> _Assignment_: Pictures excluded, return every entry exactly, please.

[Collected data]
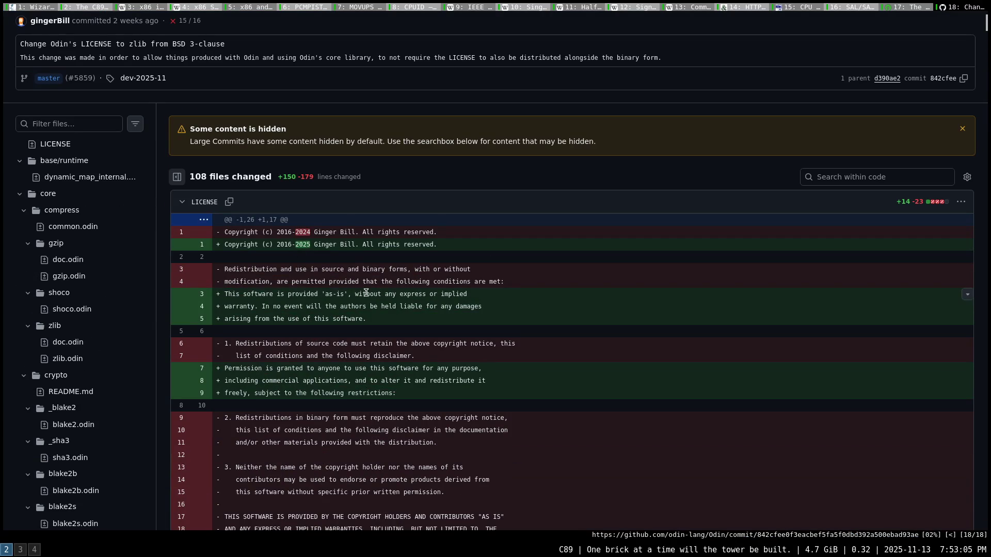
scroll(353, 274, "down", 1)
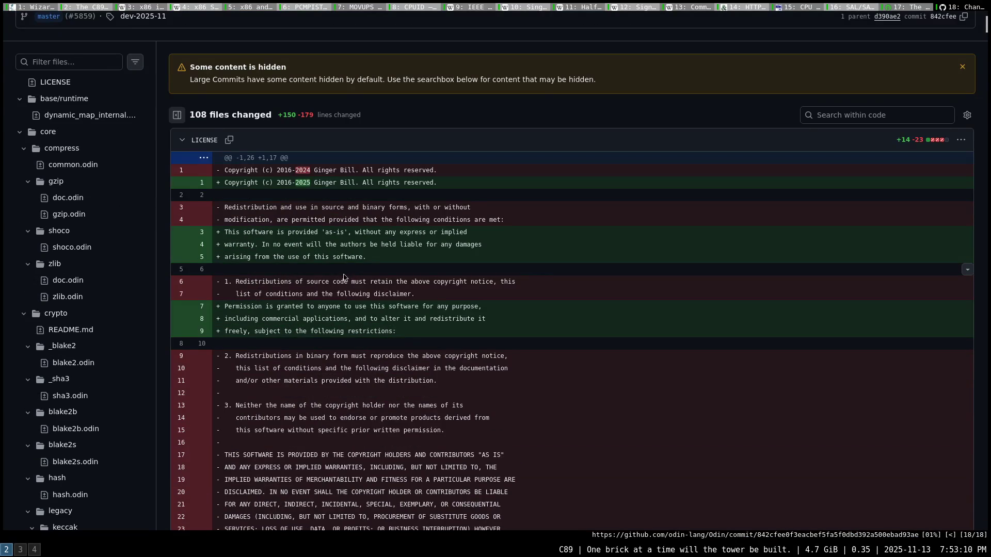
scroll(343, 277, "down", 1)
scroll(344, 277, "down", 3)
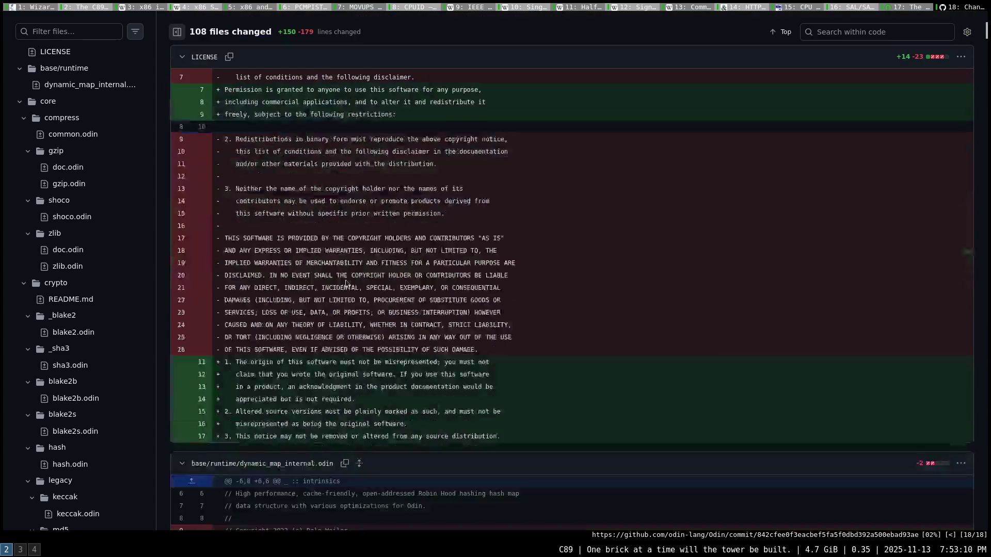
scroll(386, 358, "down", 1)
scroll(363, 309, "up", 3)
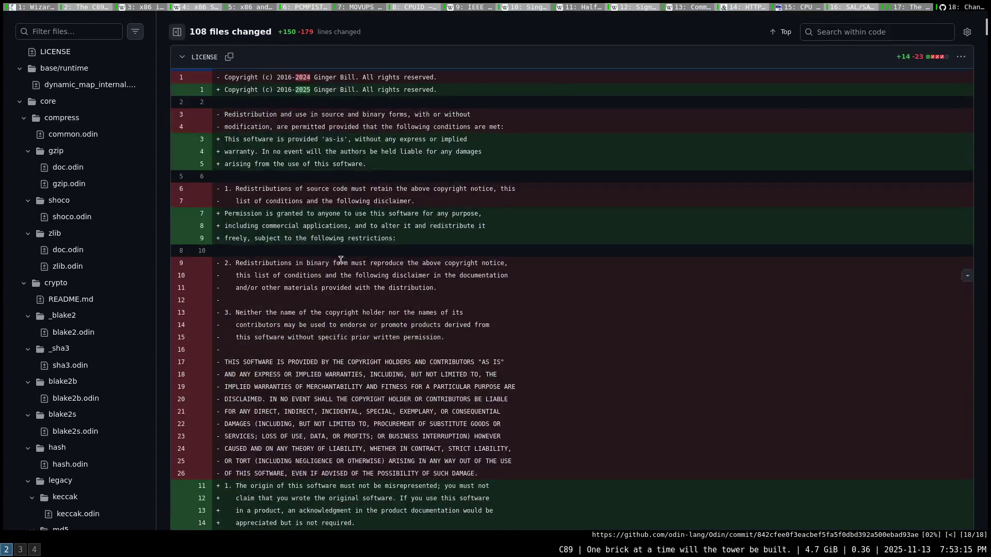
scroll(327, 245, "up", 1)
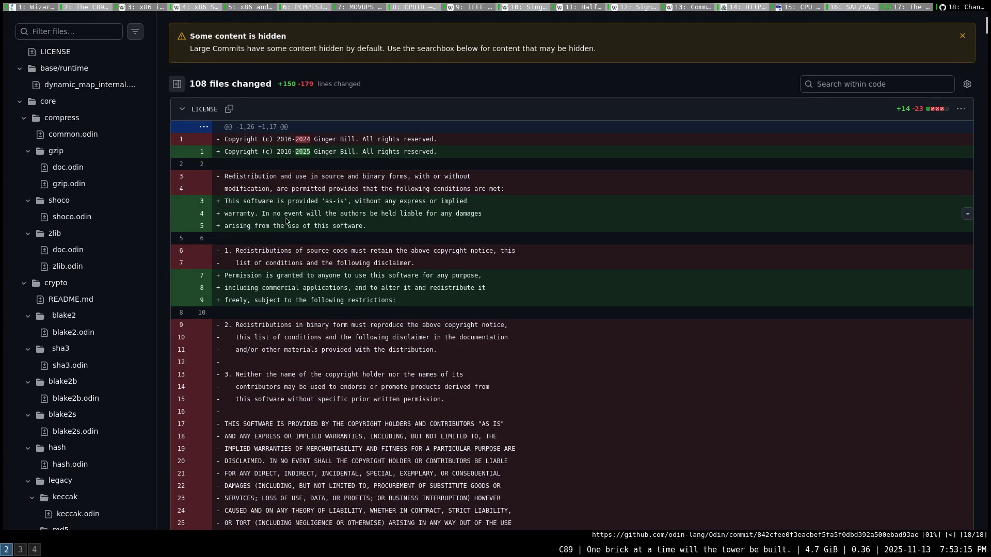
scroll(283, 273, "down", 1)
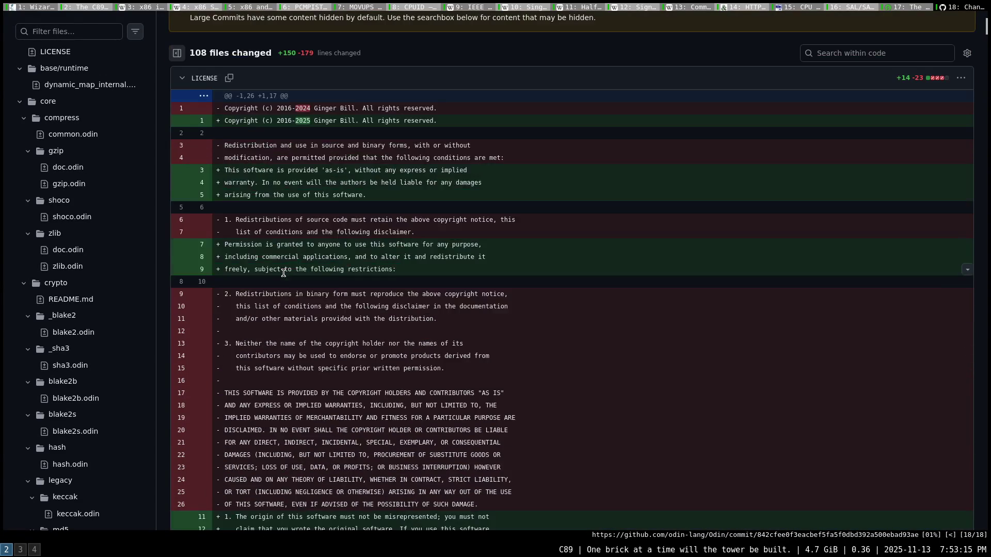
scroll(285, 273, "down", 1)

> _Exercise solution_:
scroll(353, 274, "down", 1)
scroll(343, 277, "down", 1)
scroll(344, 277, "down", 3)
scroll(386, 358, "down", 1)
scroll(363, 309, "up", 3)
scroll(327, 245, "up", 1)
scroll(283, 273, "down", 1)
scroll(285, 273, "down", 1)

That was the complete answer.